TASK TO CARRY OUT — Output only an exact transcription of the line containing "в котором будут" and all lines that follow it in the data below.

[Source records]
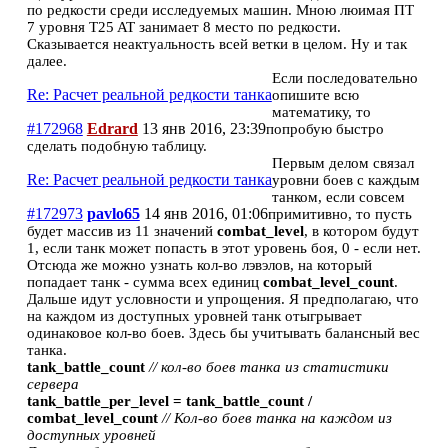
по редкости среди исследуемых машин. Мною люимая ПТ
7 уровня T25 AT занимает 8 место по редкости.
Сказывается неактуальность всей ветки в целом. Ну и так
далее.
Если последовательно
Re: Расчет реальной редкости танка
опишите всю
математику, то
#172968
Edrard
13 янв 2016, 23:39
попробую быстро
сделать подобную таблицу.
Первым делом связал
Re: Расчет реальной редкости танка
уровни боев с каждым
танком, если совсем
#172973
pavlo65
14 янв 2016, 01:06
примитивно, то пусть
будет массив из 11 значений
combat_level
, в котором будут
1, если танк может попасть в этот уровень боя, 0 - если нет.
Отсюда же можно узнать кол-во лэвэлов, на который
попадает танк - сумма всех единиц
combat_level_count
.
Дальше идут условности и упрощения. Я предполагаю, что
на каждом из доступных уровней танк отыгрывает
одинаковое кол-во боев. Здесь бы учитывать балансный вес
танка.
tank_battle_count
// кол-во боев танка из статистики
сервера
tank_battle_per_level = tank_battle_count /
combat_level_count
// Кол-во боев танка на каждом из
доступных уровней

TASK OUTPUT —
, в котором будут
1, если танк может попасть в этот уровень боя, 0 - если нет.
Отсюда же можно узнать кол-во лэвэлов, на который
попадает танк - сумма всех единиц
combat_level_count
.
Дальше идут условности и упрощения. Я предполагаю, что
на каждом из доступных уровней танк отыгрывает
одинаковое кол-во боев. Здесь бы учитывать балансный вес
танка.
tank_battle_count
// кол-во боев танка из статистики
сервера
tank_battle_per_level = tank_battle_count /
combat_level_count
// Кол-во боев танка на каждом из
доступных уровней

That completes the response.